Dear Dr. Boli: I read somewhere once that a human being is worth like ten quid in chemicals, or, what, about thirteen “bucks” for you Yanks? But I was thinking that doesn’t seem to take into account what makes human life, like, worthwhile, you know? I mean, there’s more than chemicals, right? It’s about what you do with your life, right? So I was wondering: what is the real value of a human life? —Sincerely, name withheld, Lambeth Palace, London.
Dear Sir or Madam: Since, coincidentally, we were talking about privacy policies and other legal paraphernalia foisted on consumers by car companies, it seems reasonable to mention the findings of two United States Senators about one particular car company.
Between 2020 and 2024, Honda shared data from 97,000 cars with Verisk, which paid Honda $25,920, or 26 cents per car, and it did so without obtaining informed consent from consumers, according to information Honda provided Senator Wyden’s office.
Verisk is a company whose business is “data analytics and risk assessment,” according to its Wikipedia article, which appears to have been written by someone at the company. In other words, Honda sold every piece of information that could be known about you from your interactions with its electronic services, which includes things like your sex life and your genetic information, for 26¢.
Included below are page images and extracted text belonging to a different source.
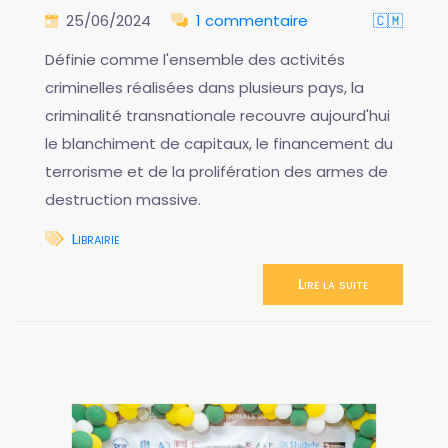
25/06/2024
1 commentaire
🇨🇲
Définie comme l'ensemble des activités
criminelles réalisées dans plusieurs pays, la
criminalité transnationale recouvre aujourd'hui
le blanchiment de capitaux, le financement du
terrorisme et de la prolifération des armes de
destruction massive.
Librairie
Lire la suite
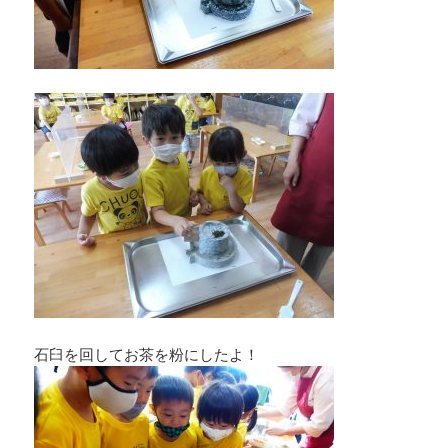
石臼を回してお茶を粉にしたよ！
Actual sales figures seem to Dr. Boli to be the only realistic and objective way to determine the value of a thing. On the open market, a human life is worth 26¢.
ARE YOU INCLUSIVE ENOUGH?
This is the sort of thing that makes Dr. Boli incandescently furious, thus qualifying him for a place in social media if only he would get over his prejudice and open an account with one of the various billionaire supervillains’ social-media empires. “Inclusive language” indeed! In most American textbooks there are six kingdoms of life, yet the Fauna Flora Funga Initiative thinks “Fauna, Flora, and Funga” is inclusive enough. Because who cares about Protista, Archaea, and Bacteria?
Well, Dr. Boli cares, and he thinks the people at FFF (“We are unthinkable without fungi”) ought to consider where they and their precious fungi would be without the three apparently unmentionable kingdoms of life.
Don’t be a tool of regressive special interests! When you say or write “flora, funga, and fauna,” keep going and add the P, the A, and the B. Join the FFFPAB Initiative today.